■ **Task goal**
Bring together copies of the lines in the data below that contain the word "Материал".

[Saved entries]
####################

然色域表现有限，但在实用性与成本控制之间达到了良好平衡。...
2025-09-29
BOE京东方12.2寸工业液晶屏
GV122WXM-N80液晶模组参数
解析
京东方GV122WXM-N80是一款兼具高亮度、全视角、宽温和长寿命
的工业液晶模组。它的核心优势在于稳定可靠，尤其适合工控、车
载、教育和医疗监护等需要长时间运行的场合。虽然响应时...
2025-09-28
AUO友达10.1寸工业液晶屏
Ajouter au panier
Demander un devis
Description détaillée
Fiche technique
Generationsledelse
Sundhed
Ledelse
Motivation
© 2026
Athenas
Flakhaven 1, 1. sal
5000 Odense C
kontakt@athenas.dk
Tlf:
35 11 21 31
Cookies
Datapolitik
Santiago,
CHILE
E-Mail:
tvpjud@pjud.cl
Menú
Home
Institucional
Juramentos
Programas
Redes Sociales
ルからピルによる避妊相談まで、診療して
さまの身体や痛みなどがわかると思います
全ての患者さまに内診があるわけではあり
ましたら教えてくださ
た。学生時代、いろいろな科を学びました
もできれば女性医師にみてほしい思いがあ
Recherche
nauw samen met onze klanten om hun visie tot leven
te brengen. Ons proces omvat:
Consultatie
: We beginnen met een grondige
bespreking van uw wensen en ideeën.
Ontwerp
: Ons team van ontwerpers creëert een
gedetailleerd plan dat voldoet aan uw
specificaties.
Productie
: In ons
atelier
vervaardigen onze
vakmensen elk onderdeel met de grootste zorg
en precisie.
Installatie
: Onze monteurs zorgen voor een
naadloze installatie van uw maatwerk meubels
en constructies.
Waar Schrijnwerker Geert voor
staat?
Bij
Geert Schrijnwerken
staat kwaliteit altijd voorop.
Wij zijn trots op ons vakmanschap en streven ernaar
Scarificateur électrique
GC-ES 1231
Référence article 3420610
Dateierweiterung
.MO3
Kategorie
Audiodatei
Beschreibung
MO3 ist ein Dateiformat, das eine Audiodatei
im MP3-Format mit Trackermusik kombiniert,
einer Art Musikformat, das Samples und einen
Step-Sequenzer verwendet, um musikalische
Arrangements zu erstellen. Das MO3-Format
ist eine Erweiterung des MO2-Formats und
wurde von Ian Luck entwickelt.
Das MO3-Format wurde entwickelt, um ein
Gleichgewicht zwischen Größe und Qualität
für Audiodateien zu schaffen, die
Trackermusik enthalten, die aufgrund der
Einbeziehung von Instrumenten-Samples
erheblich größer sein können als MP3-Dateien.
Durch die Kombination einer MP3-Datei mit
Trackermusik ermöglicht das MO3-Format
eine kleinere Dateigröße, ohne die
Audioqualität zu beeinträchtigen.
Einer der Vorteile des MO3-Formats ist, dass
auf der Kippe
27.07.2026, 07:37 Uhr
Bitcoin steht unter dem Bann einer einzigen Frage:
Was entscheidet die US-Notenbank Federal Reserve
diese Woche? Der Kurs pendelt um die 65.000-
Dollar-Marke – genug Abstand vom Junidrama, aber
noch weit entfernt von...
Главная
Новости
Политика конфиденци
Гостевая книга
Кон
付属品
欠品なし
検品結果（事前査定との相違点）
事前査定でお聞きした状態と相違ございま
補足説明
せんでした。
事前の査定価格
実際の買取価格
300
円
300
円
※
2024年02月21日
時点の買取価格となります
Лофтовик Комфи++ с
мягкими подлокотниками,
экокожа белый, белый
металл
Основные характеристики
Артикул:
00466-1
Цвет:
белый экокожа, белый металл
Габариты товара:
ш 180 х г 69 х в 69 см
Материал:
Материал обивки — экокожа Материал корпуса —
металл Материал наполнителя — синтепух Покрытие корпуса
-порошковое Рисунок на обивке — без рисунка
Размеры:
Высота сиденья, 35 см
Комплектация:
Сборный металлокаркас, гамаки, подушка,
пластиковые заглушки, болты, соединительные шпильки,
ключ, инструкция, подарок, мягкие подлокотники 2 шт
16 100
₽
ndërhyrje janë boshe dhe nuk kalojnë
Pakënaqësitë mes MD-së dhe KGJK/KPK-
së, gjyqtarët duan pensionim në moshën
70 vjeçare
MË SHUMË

####################

■ **Expected answer**
Материал:
Материал обивки — экокожа Материал корпуса —
металл Материал наполнителя — синтепух Покрытие корпуса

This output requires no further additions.